That’s obviously true, in the sense of “imagining future upside” or otherwise seeing value tomorrow, where others only see dirt today.
Fine.
It’s less obviously true, however, in a more literal sense: when a bank lends $1M, it pats itself on the back and says “cool, now I have a $1M asset.”
The bank does that even though it just finished giving away an actual $1M, and replaced it with a mere IOU for $1M. A normal person might say, “no, you don’t have $1M—you had $1M, but now all you have is a stupid piece of paper with someone’s promise to pay you $1M.”1
The normal person is, of course, correct, but also sorely lacking in imagination.
You see, there is plenty of good reason to treat that mere promise to pay as valuable as the thing itself (or more). In fact, it’s almost certainly true that being able to pretend, is vastly better than the alternative.2 But, however good the reason and the reward, it doesn’t change the fact that a good deal of imagination is involved.

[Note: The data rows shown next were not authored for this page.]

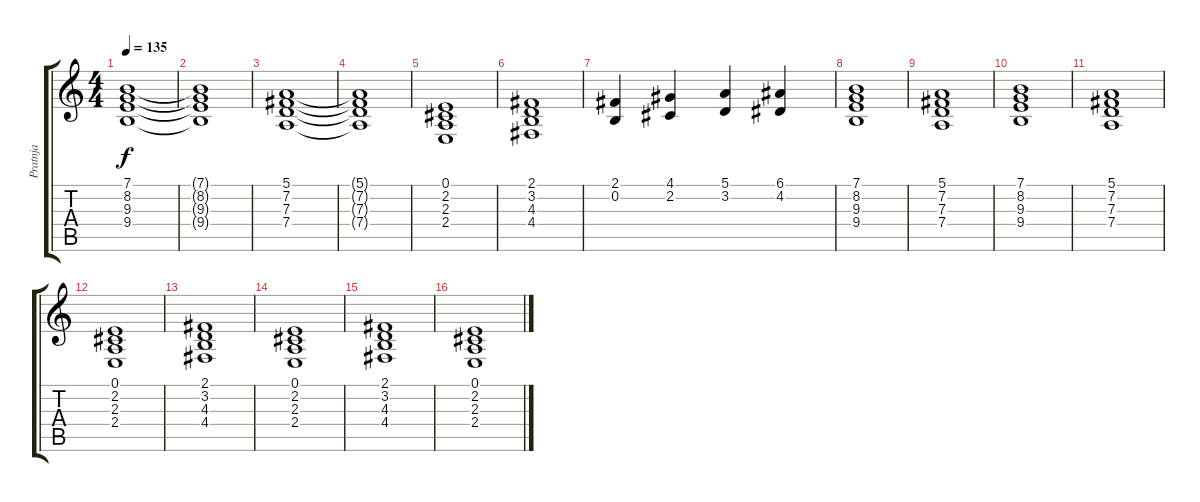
\track ("Pratnja" "Pratnja") {instrument stringensemble1}
\staff {score tabs}
\tuning (E4 B3 G3 D3 A2 E2) {hide}
\ts (4 4)
\tempo 135
\clef g2
\ks c
(7.1 8.2 9.3 9.4).1{dy f} |
(7.1{t} 8.2{t} 9.3{t} 9.4{t}).1 |
(5.1 7.2 7.3 7.4).1 |
(5.1{t} 7.2{t} 7.3{t} 7.4{t}).1 |
(0.1 2.2 2.3 2.4).1 |
(2.1 3.2 4.3 4.4).1 |
(2.1 0.2).4 (4.1 2.2).4 (5.1 3.2).4 (6.1 4.2).4 |
(7.1 8.2 9.3 9.4).1 |
(5.1 7.2 7.3 7.4).1 |
(7.1 8.2 9.3 9.4).1 |
(5.1 7.2 7.3 7.4).1 |
(0.1 2.2 2.3 2.4).1 |
(2.1 3.2 4.3 4.4).1 |
(0.1 2.2 2.3 2.4).1 |
(2.1 3.2 4.3 4.4).1 |
(0.1 2.2 2.3 2.4).1
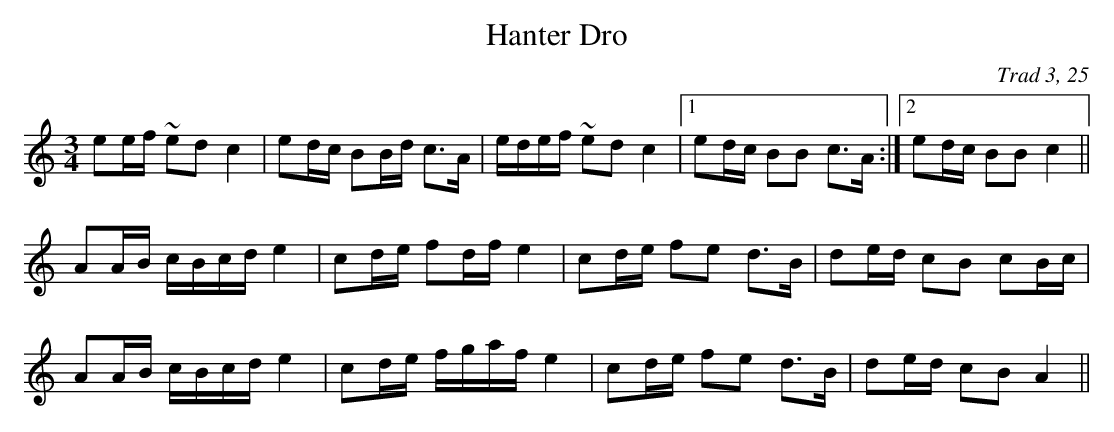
X:1
T:Hanter Dro
C:Trad 3, 25
M:3/4
L:1/16
K:C
e2ef ~e2d2 c4|e2dc B2Bd c3A|\
edef ~e2d2 c4|1 e2dc B2B2 c3A:|2 e2dc B2B2 c4||
A2AB cBcd e4|c2de f2df e4|c2de f2e2 d3B|d2ed c2B2 c2Bc|
A2AB cBcd e4|c2de fgaf e4|c2de f2e2 d3B|d2ed c2B2 A4||
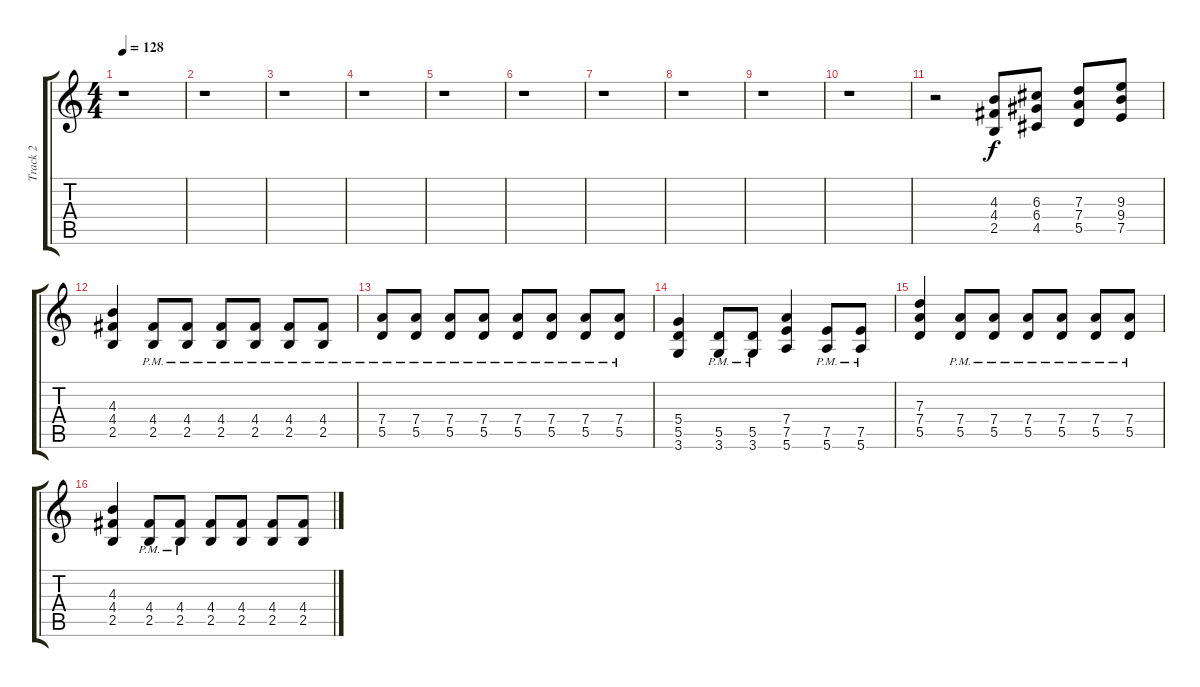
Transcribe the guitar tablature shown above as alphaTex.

\track ("Track 2" "Track 2") {instrument overdrivenguitar}
\staff {score tabs}
\tuning (E4 B3 G3 D3 A2 E2) {hide}
\ts (4 4)
\tempo 128
\clef g2
\ks c
r.1{dy f} |
r.1 |
r.1 |
r.1 |
r.1 |
r.1 |
r.1 |
r.1 |
r.1 |
r.1 |
r.2 (4.3 4.4 2.5).8 (6.3 6.4 4.5).8 (7.3 7.4 5.5).8 (9.3 9.4 7.5).8 |
(4.3 4.4 2.5).4 (4.4{pm} 2.5{pm}).8 (4.4{pm} 2.5{pm}).8 (4.4{pm} 2.5{pm}).8 (4.4{pm} 2.5{pm}).8 (4.4{pm} 2.5{pm}).8 (4.4{pm} 2.5{pm}).8 |
(7.4{pm} 5.5{pm}).8 (7.4{pm} 5.5{pm}).8 (7.4{pm} 5.5{pm}).8 (7.4{pm} 5.5{pm}).8 (7.4{pm} 5.5{pm}).8 (7.4{pm} 5.5{pm}).8 (7.4{pm} 5.5{pm}).8 (7.4{pm} 5.5{pm}).8 |
(5.4 5.5 3.6).4 (5.5{pm} 3.6{pm}).8 (5.5{pm} 3.6{pm}).8 (7.4 7.5 5.6).4 (7.5{pm} 5.6{pm}).8 (7.5{pm} 5.6{pm}).8 |
(7.3 7.4 5.5).4 (7.4{pm} 5.5{pm}).8 (7.4{pm} 5.5{pm}).8 (7.4{pm} 5.5{pm}).8 (7.4{pm} 5.5{pm}).8 (7.4{pm} 5.5{pm}).8 (7.4{pm} 5.5{pm}).8 |
(4.3 4.4 2.5).4 (4.4{pm} 2.5{pm}).8 (4.4{pm} 2.5{pm}).8 (4.4 2.5).8 (4.4 2.5).8 (4.4 2.5).8 (4.4 2.5).8
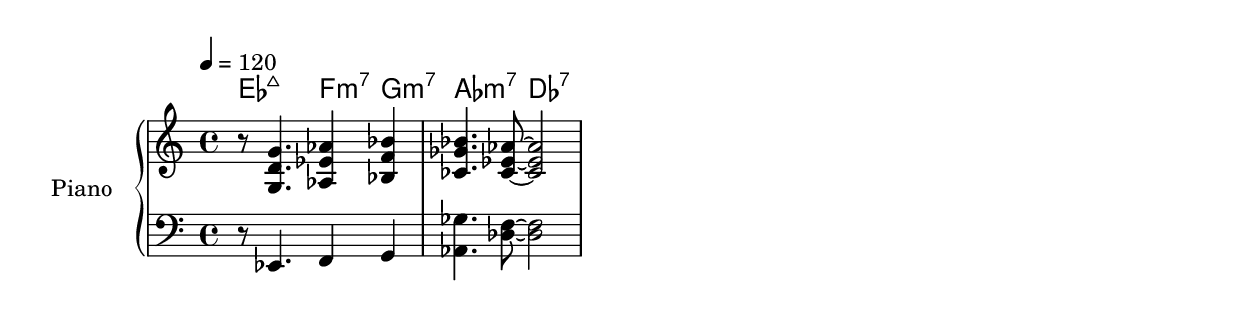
chordmusic =  \chords { 
ees2:maj7 f4:m7 g4:m7 aes2:m7 des2:7
  }
upper = \relative c'' {
  \tempo 4=120
  \clef treble
  \key c \major
  \time 4/4

r8 <g, d' g>4. <aes ees' aes>4 <bes f' bes>4 <ces ges' bes>4. <ces ees aes>8~<ces ees aes>2
}

lower = \relative c {
  \clef bass
  \key c \major
  \time 4/4

r8 ees,4. f4 g4 <aes ges'>4. <des f>8~<des f>2
}

\score {

  \new PianoStaff <<
    \set PianoStaff.instrumentName = #"Piano  "
    \chordmusic
    \new Staff = "upper" \upper
    \new Staff = "lower" \lower
  >>
  \layout { }
  \midi { }
}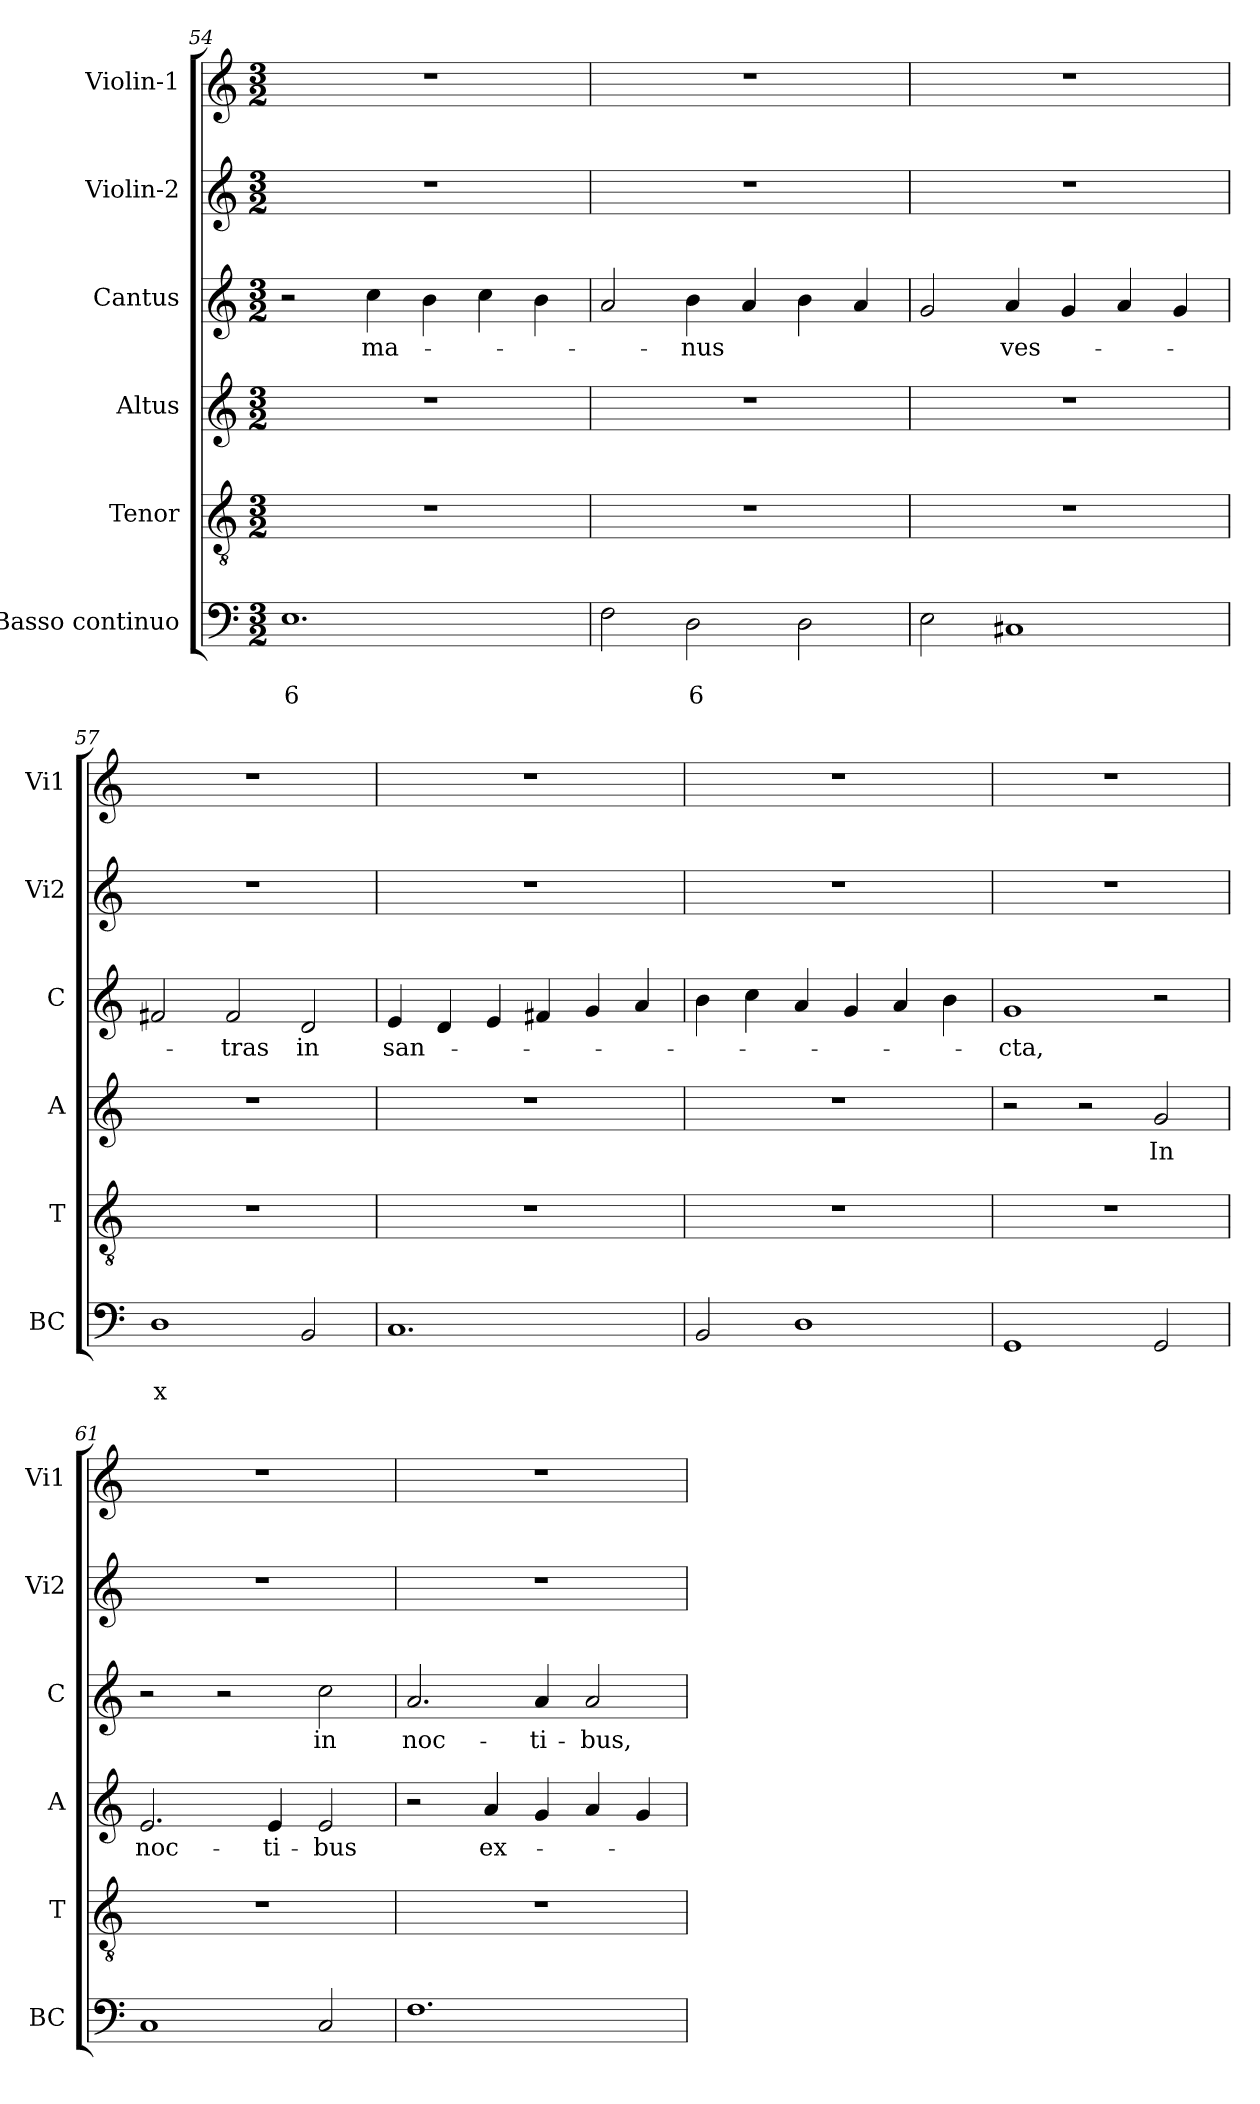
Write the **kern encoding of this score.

**kern	**text	**text	**kern	**kern	**text	**kern	**text	**kern	**kern
*part6	*part6	*part6	*part5	*part4	*part4	*part3	*part3	*part2	*part1
*staff6	*staff6	*staff6	*staff5	*staff4	*staff4	*staff3	*staff3	*staff2	*staff1
*I"Basso continuo	*	*	*I"Tenor	*I"Altus	*	*I"Cantus	*	*I"Violin-2	*I"Violin-1
*I'BC	*	*	*I'T	*I'A	*	*I'C	*	*I'Vi2	*I'Vi1
*clefF4	*	*	*clefGv2	*clefG2	*	*clefG2	*	*clefG2	*clefG2
*k[]	*	*	*k[]	*k[]	*	*k[]	*	*k[]	*k[]
*C:	*	*	*C:	*C:	*	*C:	*	*C:	*C:
*M3/2	*	*	*M3/2	*M3/2	*	*M3/2	*	*M3/2	*M3/2
=54	=54	=54	=54	=54	=54	=54	=54	=54	=54
!	!	!LO:LY:b	!	!	!	!	!	!	!
1.E	.	6	1.r	1.r	.	2r	.	1.r	1.r
!	!	!	!	!	!	!	!LO:LY:b	!	!
.	.	.	.	.	.	4cc\	ma-	.	.
.	.	.	.	.	.	4b\	.	.	.
.	.	.	.	.	.	4cc\	.	.	.
.	.	.	.	.	.	4b\	.	.	.
!!LO:LB:g=z
=55	=55	=55	=55	=55	=55	=55	=55	=55	=55
2F\	.	.	1.r	1.r	.	2a/	.	1.r	1.r
!	!	!LO:LY:b	!	!	!	!	!LO:LY:b	!	!
2D\	.	6	.	.	.	4b\	-nus	.	.
.	.	.	.	.	.	4a/	.	.	.
2D\	.	.	.	.	.	4b\	.	.	.
.	.	.	.	.	.	4a/	.	.	.
=56	=56	=56	=56	=56	=56	=56	=56	=56	=56
2E\	.	.	1.r	1.r	.	2g/	.	1.r	1.r
!	!	!	!	!	!	!	!LO:LY:b	!	!
1C#X	.	.	.	.	.	4a/	ves-	.	.
.	.	.	.	.	.	4g/	.	.	.
.	.	.	.	.	.	4a/	.	.	.
.	.	.	.	.	.	4g/	.	.	.
=57	=57	=57	=57	=57	=57	=57	=57	=57	=57
!	!	!LO:LY:b	!	!	!	!	!	!	!
1D	.	x	1.r	1.r	.	2f#X/	.	1.r	1.r
!	!	!	!	!	!	!	!LO:LY:b	!	!
.	.	.	.	.	.	2f#/	-tras	.	.
!	!	!	!	!	!	!	!LO:LY:b	!	!
2BB/	.	.	.	.	.	2d/	in	.	.
=58	=58	=58	=58	=58	=58	=58	=58	=58	=58
!	!	!	!	!	!	!	!LO:LY:b	!	!
1.C	.	.	1.r	1.r	.	4e/	san-	1.r	1.r
.	.	.	.	.	.	4d/	.	.	.
.	.	.	.	.	.	4e/	.	.	.
.	.	.	.	.	.	4f#X/	.	.	.
.	.	.	.	.	.	4g/	.	.	.
.	.	.	.	.	.	4a/	.	.	.
=59	=59	=59	=59	=59	=59	=59	=59	=59	=59
2BB/	.	.	1.r	1.r	.	4b\	.	1.r	1.r
.	.	.	.	.	.	4cc\	.	.	.
1D	.	.	.	.	.	4a/	.	.	.
.	.	.	.	.	.	4g/	.	.	.
.	.	.	.	.	.	4a/	.	.	.
.	.	.	.	.	.	4b\	.	.	.
=60	=60	=60	=60	=60	=60	=60	=60	=60	=60
!	!	!	!	!	!	!	!LO:LY:b	!	!
1GG	.	.	1.r	2r	.	1g	-cta,	1.r	1.r
.	.	.	.	2r	.	.	.	.	.
!	!	!	!	!	!LO:LY:b	!	!	!	!
2GG/	.	.	.	2g/	In	2r	.	.	.
=61	=61	=61	=61	=61	=61	=61	=61	=61	=61
!	!	!	!	!	!LO:LY:b	!	!	!	!
1C	.	.	1.r	2.e/	noc-	2r	.	1.r	1.r
.	.	.	.	.	.	2r	.	.	.
!	!	!	!	!	!LO:LY:b	!	!	!	!
.	.	.	.	4e/	-ti-	.	.	.	.
!	!	!	!	!	!LO:LY:b	!	!LO:LY:b	!	!
2C/	.	.	.	2e/	-bus	2cc\	in	.	.
=62	=62	=62	=62	=62	=62	=62	=62	=62	=62
!	!	!	!	!	!	!	!LO:LY:b	!	!
1.F	.	.	1.r	2r	.	2.a/	noc-	1.r	1.r
!	!	!	!	!	!LO:LY:b	!	!	!	!
.	.	.	.	4a/	ex-	.	.	.	.
!	!	!	!	!	!	!	!LO:LY:b	!	!
.	.	.	.	4g/	.	4a/	-ti-	.	.
!	!	!	!	!	!	!	!LO:LY:b	!	!
.	.	.	.	4a/	.	2a/	-bus,	.	.
.	.	.	.	4g/	.	.	.	.	.
=	=	=	=	=	=	=	=	=	=
*-	*-	*-	*-	*-	*-	*-	*-	*-	*-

Sometimes the various imaginations are linked, such that belief in one, is a predicate for belief in the other.
Like when a private equity or venture capital fund tells their LPs that their investments are worth 20% more than last year (or whatever), they don’t actually know that. They’re imagining it.
The funds have good reasons to believe in those valuations, no doubt, but if push came to shove, they could not actually produce the cost+20% that they claim the investments are worth.
Eventually, they’ll have to prove it—when some other investor says “I agree, and I will pay your price,”—but, in the meantime, some leeway for imagination is a necessary part of the business.
Likewise, when an LP says “I commit to participating in your fund for $50M because it returns 20% or whatever,” they’re not actually handing over $50M.
They’re making a promise to handover up to $50M over a period of 1-3 years. But right then and there, if push came to shove, the LP probably doesn’t have $50M lying around.
Eventually, they’ll have it—when some other fund the LP invested in returns their $50M+20%—but in the meantime, some leeway for imagination is a necessary part of the business.
So everyone pretends, about how much their investments are worth and about how much money they’ve raised, and generally they are handsomely rewarded for their optimism.
It’s all a bit circular, because LP commits are the “dry powder” that some fund uses to realize the aspirational returns of some other fund, which is then returned to yet other LPs, so that they can fulfill their commits to some other fund, and around and around it goes.
But again, it’s worked great. It’s good to dream, and dreams can become reality.
It is getting harder to pretend
Now, however, it is getting increasingly hard to pretend.
Despite all the appreciation in fund assets, and all “dry powder” waiting to turn those valuations into reality, no one is actually returning any money to their LPs.